Задание 1 >> Перечислите всех высокопоставленных лиц, которые, согласно тексту о скандале вокруг «Германика», присутствовали на представлении.
Задание 2 >>
Ответьте по тексту о скандале вокруг «Германика» на три вопроса:
(a) Куда уехал Арно после приговора к высылке из Франции?
(b) Кто сообщил зрителям, что автор сам желает сохранить анонимность?
(c) Какую пьесу сыграла труппа на следующий день вместо «Германика»?
Задание 3 >> Продолжите текст о скандале вокруг «Германика» с того места, на котором он заканчивается.

Скандал разгорелся 22 марта 1817 года, когда в «Комеди Франсез» была представлена трагедия Антуана-Венсана Арно «Германик»[204]
. Арно при Империи ревностно служил Наполеону, после его свержения в 1814 году стал активно поддерживать Бурбонов, при Ста днях опять взял сторону Наполеона, за это после окончательного свержения императора был приговорен к высылке из Франции и уехал в Бельгию. Друзья рассчитывали, что постановка трагедии умилостивит короля и он позволит поэту вернуться на родину. Тем не менее, поскольку Арно считался неблагонадежным, «Германик» был поставлен анонимно. Во время представления, как нередко случалось в то время, драматические конфликты произошли не только на сцене, но и в зале. Друзья Арно наняли клакеров – отставных офицеров, которым было поручено рукоплескать пьесе. Со своей стороны роялисты, противники Арно, призвали в театр королевских гвардейцев, которым было поручено пьесу освистать. Об этом стало известно заранее, и король во избежание беспорядков запретил гвардейцам отправиться на представление, но многие ослушались приказания. Поскольку слухи о возможном скандале распространились по всему Парижу, зал был полон, причем на представлении присутствовали такие крупные фигуры, как глава кабинета министров герцог де Ришелье, министры внутренних дел и полиции и даже племянник короля герцог Беррийский. По окончании спектакля сторонники драматурга потребовали огласить имя автора, в ответ на что противники начали кричать и свистеть. Те и другие, не ограничившись словесными оскорблениями, пустили в ход трости со свинцовыми наконечниками (в результате французы, любители каламбуров, впоследствии нарекли это театральное сражение «Каннской битвой», по созвучию французского названия трости – canne – и соответствующего города). Относительный покой воцарился только после вмешательства солдат и объявления о том, что автор сам желает сохранить анонимность; об этом зрителей известил исполнитель заглавной роли, прославленный актер Тальма. На следующий день вместо «Германика» Арно труппа сыграла «Федру» Расина, и в тот же день 23 марта был издан ордонанс, запрещающий вход в партер в больших театрах с оружием и тростями; для них при театрах завели специальные камеры хранения. Именно открытие этих камер хранения (bureau des cannes) и ставит себе в заслугу водевильный Март.Обо всем этом эпизоде, прогремевшем довольно громко, у Гюго в главе о 1817 годе не сказано ни слова.

Данные анализа диаграмм >>
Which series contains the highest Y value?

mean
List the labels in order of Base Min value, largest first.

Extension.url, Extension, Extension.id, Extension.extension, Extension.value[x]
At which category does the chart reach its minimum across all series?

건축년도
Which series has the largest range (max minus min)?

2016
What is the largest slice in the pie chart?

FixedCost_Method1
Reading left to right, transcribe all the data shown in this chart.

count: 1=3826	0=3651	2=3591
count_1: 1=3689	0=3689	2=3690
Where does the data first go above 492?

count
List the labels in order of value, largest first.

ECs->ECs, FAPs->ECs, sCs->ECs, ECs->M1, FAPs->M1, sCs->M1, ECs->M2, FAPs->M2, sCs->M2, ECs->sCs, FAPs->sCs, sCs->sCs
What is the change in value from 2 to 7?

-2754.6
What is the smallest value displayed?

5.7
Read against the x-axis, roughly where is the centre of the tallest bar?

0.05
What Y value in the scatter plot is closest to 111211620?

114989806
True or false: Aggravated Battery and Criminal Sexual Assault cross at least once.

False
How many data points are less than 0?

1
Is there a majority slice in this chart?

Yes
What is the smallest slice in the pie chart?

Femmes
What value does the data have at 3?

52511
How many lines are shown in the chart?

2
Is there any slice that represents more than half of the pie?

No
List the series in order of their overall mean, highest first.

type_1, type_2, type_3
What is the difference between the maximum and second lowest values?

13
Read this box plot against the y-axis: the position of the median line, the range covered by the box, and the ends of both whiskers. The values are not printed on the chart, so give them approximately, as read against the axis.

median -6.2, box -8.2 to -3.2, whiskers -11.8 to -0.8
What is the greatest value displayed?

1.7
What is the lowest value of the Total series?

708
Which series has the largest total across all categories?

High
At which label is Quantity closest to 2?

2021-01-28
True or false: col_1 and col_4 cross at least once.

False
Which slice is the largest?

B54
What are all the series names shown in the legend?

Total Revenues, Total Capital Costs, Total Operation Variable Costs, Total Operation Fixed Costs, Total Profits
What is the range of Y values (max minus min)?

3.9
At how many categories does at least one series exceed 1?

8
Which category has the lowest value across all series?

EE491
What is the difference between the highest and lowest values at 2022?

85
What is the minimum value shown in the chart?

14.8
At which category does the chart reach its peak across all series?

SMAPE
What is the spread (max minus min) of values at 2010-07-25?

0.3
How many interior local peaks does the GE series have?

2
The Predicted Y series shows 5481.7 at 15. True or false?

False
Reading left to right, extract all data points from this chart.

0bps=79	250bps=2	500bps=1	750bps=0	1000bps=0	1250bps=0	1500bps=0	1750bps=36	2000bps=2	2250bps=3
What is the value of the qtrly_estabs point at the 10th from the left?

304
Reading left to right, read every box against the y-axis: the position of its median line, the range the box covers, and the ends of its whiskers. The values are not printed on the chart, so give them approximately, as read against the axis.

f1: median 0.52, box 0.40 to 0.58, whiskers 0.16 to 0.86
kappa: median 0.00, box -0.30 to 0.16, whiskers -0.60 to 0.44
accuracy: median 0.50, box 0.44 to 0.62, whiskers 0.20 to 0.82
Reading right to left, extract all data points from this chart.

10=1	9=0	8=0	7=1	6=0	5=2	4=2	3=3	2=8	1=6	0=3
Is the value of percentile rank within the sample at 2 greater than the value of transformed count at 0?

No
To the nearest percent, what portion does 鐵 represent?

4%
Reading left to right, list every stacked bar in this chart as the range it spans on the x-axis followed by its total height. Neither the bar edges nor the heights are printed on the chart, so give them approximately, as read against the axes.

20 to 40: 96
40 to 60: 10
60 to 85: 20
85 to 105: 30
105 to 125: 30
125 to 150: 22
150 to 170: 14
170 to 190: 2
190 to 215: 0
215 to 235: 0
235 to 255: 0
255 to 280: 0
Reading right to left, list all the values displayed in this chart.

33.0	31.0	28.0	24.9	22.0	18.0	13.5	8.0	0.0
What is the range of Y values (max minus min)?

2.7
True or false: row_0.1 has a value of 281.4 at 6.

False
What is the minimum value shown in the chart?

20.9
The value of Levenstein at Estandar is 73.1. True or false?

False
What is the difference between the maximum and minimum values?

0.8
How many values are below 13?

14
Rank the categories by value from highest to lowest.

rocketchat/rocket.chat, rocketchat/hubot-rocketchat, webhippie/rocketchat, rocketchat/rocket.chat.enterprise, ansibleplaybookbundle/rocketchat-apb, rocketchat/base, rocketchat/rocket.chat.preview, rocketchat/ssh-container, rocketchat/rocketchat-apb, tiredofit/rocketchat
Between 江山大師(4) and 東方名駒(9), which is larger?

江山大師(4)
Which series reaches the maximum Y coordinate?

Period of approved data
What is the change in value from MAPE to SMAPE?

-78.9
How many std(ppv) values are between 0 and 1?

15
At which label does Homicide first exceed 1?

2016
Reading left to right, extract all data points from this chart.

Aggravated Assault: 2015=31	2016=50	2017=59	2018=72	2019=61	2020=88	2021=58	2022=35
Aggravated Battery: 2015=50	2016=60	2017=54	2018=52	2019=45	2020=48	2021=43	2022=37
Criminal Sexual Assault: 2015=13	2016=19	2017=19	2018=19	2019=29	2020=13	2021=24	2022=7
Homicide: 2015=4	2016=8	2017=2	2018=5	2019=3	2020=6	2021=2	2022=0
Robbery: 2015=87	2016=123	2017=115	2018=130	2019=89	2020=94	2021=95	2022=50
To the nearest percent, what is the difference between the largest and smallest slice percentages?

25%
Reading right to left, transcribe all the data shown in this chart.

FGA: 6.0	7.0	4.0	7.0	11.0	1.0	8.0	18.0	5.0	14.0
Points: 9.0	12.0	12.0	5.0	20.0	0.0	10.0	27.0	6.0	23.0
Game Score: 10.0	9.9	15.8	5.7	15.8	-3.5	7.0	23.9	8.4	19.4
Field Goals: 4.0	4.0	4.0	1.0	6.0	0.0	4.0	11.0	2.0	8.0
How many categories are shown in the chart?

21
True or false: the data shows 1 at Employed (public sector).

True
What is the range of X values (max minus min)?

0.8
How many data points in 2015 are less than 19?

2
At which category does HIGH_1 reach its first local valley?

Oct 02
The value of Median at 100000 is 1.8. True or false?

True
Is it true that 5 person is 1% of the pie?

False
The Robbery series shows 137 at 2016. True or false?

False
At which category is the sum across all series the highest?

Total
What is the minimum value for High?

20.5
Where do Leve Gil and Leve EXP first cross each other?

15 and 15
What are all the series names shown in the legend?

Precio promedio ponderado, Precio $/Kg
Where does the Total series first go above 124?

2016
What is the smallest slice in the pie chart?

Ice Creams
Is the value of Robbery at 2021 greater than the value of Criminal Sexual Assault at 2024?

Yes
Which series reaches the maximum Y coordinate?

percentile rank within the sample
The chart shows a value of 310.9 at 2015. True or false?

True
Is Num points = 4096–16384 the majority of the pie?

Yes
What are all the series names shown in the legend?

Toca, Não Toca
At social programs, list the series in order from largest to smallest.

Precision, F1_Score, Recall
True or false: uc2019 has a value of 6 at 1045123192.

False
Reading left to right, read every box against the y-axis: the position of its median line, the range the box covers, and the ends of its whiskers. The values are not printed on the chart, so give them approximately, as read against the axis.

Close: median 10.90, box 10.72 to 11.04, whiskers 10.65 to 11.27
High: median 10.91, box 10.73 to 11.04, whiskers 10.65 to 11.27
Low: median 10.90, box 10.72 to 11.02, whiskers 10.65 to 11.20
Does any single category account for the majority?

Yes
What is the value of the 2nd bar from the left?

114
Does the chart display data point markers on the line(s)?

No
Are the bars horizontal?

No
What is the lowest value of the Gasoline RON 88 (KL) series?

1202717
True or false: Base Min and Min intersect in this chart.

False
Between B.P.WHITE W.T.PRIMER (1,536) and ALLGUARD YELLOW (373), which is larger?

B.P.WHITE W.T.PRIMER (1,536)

Ответ 1 >> Глава кабинета министров герцог де Ришелье, министр внутренних дел, министр полиции, племянник короля герцог Беррийский.

Ответ 2 >>
(a) В Бельгию.
(b) Исполнитель заглавной роли, актер Тальма.
(c) «Федру» Расина.

Ответ 3 >>
Апрель
предъявляет в качестве своего «патента на благородство» открытие Салона (ежегодной выставки современных французских художников в квадратном салоне Лувра), где представлены «портреты мертвых людей», т. е. полотна исторической живописи, в том числе картина Франсуа Жерара «Вступление Генриха Четвертого в Париж», в свете недавнего возвращения в Париж из эмиграции короля Людовика XVIII приобретшая особенно актуальный смысл (не случайно король, посетивший Салон, перед лицом прославленного предка назначил Жерара своим первым художником [Landon 1817: 104]).Забегая вперед, скажу, что в финале именно Апрель получит от Года 1817‐го главный приз – венок из иммортелей – за открытие выставки, которая подарила Франции столько национальных сокровищ. Гюго, впрочем, и о Салоне не упоминает.
Достижения Мая
носят внутритеатральный характер и для нас почти невнятны: Кориолан и Ветурия едут в Англию, а Рокселана оттуда возвращается. Можно только осторожно предположить, что речь идет о прославленном английском актере и антрепренере Джоне Филипе Кембле (1757–1823), который 23 июня 1817 года в Лондоне последний раз выступил на сцене – как раз в роли шекспировского Кориолана [Michaud 1817: 505], и о героине пьесы «Три султанши», которая шла в Лондоне в маленьком французском театре (см. заметку в Journal des Débats за 5 мая 1817 года). Но вообще этот эпизод для нас темен.Напротив, Июнь
, приглашающий в Монморанси поесть вишен, предельно ясен и прост, хотя никак не приурочен специально к 1817 году: поедание вишен и катание на ослах в парижском пригороде Монморанси было любимейшим развлечением небогатых парижан, приказчиков и гризеток; оно многократно упоминается в нравоописательных очерках первой половины XIX века.Июль
вновь возвращает нас к событиям театральной жизни 1817 года, однако на сей раз событие, во-первых, в отличие от майских, может быть достаточно полно откомментировано, а во-вторых, его роль не исчерпывается 1817 годом, поскольку оно обогатило французский словарь новым значением старого слова, а французскую литературу новым типом.